>That's the thing.  In my experience, the system will fail many, many
>times less often than will a hard drive.  All Tom has are
>throertetical numbers from drive mfrs to back up his claim.  My real
>world experience shows a very different result.  And you minimize the
>risk with backups, at least at the most basic level.

I'm seeing power supply, motherboard, and memory failures at about the 
same rate as I'm seeing drive failures. I cited the manufacturers' specs 
for the benefit of our perpetual doubters who will discount my vast 
personal experience.

Of course our perpetual doubters will believe whatever they want to 
believe.

>No, they aren't.  Hard drives win the failure contest.  Hands down.

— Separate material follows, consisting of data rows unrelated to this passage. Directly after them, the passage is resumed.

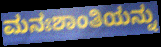
ಮನಃಶಾಂತಿಯನ್ನು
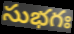
సుభగః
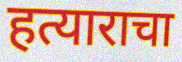
हत्याराचा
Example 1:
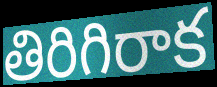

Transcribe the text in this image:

తిరిగిరాక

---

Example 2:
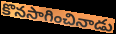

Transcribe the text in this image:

కొనసాగించినాడు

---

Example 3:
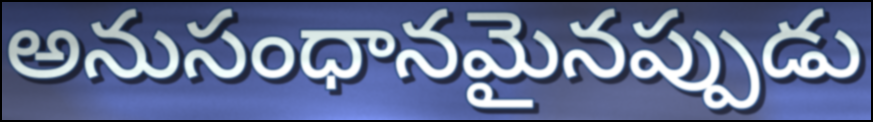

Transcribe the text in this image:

అనుసంధానమైనప్పుడు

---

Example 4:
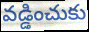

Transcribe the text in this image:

వడ్డించుకు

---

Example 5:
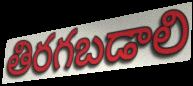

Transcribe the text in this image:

తిరగబడాలి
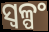
ସ୍ୱଳ୍ପଂ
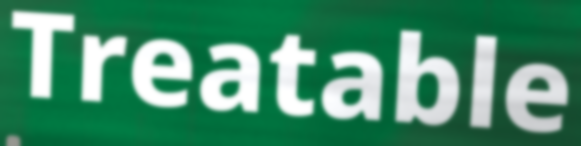
Treatable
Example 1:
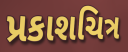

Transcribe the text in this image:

પ્રકાશચિત્ર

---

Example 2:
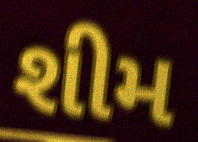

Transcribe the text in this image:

શીમ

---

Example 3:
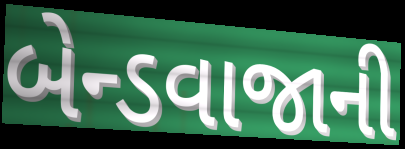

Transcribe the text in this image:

બેન્ડવાજાની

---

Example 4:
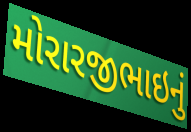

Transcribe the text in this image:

મોરારજીભાઇનું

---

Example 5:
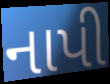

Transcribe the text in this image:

નાપી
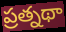
ప్రత్నథా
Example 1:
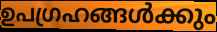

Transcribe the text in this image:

ഉപഗ്രഹങ്ങൾക്കും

No so. That is why I said to stop buying your drives from Toys R Us.

>...you keep arguing with me as if I think replicated
>servers are a bad thing.  I've made it very clear that they aren't, in
>fact they are quite valuable and I wish I had them.  But, they are
>also very, very costly compared to a RAID array.

Again, you are working with out of date ideas. Hardware costs are way 
down and performance is way up. Dedicated applicances can often lower 
costs further, decrease maintenance, and increase reliability. For 
example, I'm running one server here using s $69 linux-based appliance 
and 2 $100 drives and it is positively a joy.

We are trying to drag you into the 21st century.